### Task
All lines in the data below carrying the string "SelB" are to be located and copied.
*** Block opens ***
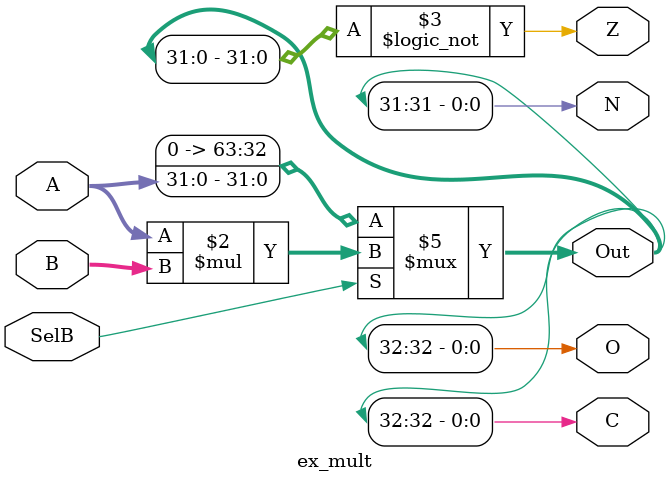
<source format=sv>

module ex_mult (
    input        [31:0] A   ,
                        B   ,
    input               SelB, // Enable B input, else multiply by 1
    output logic        C   ,
                        Z   ,
                        O   ,
                        N   ,
    output logic [63:0] Out
);

    always_comb
    begin

        if (SelB)
            Out   = A * B;
        else
            Out   = A;
        
        C = Out[32];
        Z = (Out[31:0] == 0);
        O = Out[32];
        N = Out[31];
        
    end

endmodule

</source>
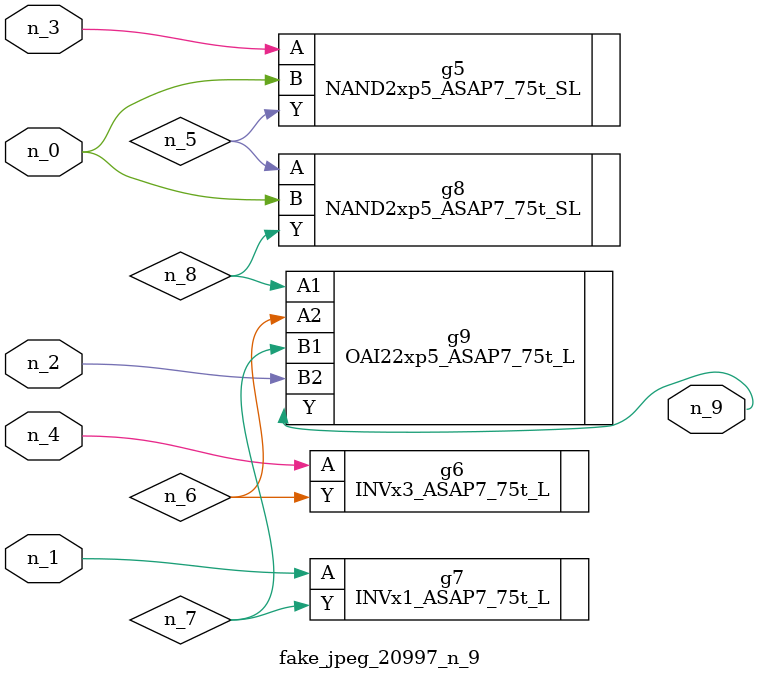
<source format=v>
module fake_jpeg_20997_n_9 (n_3, n_2, n_1, n_0, n_4, n_9);

input n_3;
input n_2;
input n_1;
input n_0;
input n_4;

output n_9;

wire n_8;
wire n_6;
wire n_5;
wire n_7;

NAND2xp5_ASAP7_75t_SL g5 ( 
.A(n_3),
.B(n_0),
.Y(n_5)
);

INVx3_ASAP7_75t_L g6 ( 
.A(n_4),
.Y(n_6)
);

INVx1_ASAP7_75t_L g7 ( 
.A(n_1),
.Y(n_7)
);

NAND2xp5_ASAP7_75t_SL g8 ( 
.A(n_5),
.B(n_0),
.Y(n_8)
);

OAI22xp5_ASAP7_75t_L g9 ( 
.A1(n_8),
.A2(n_6),
.B1(n_7),
.B2(n_2),
.Y(n_9)
);


endmodule
</source>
*** Block closes ***
### Answer below
    input               SelB, // Enable B input, else multiply by 1
        if (SelB)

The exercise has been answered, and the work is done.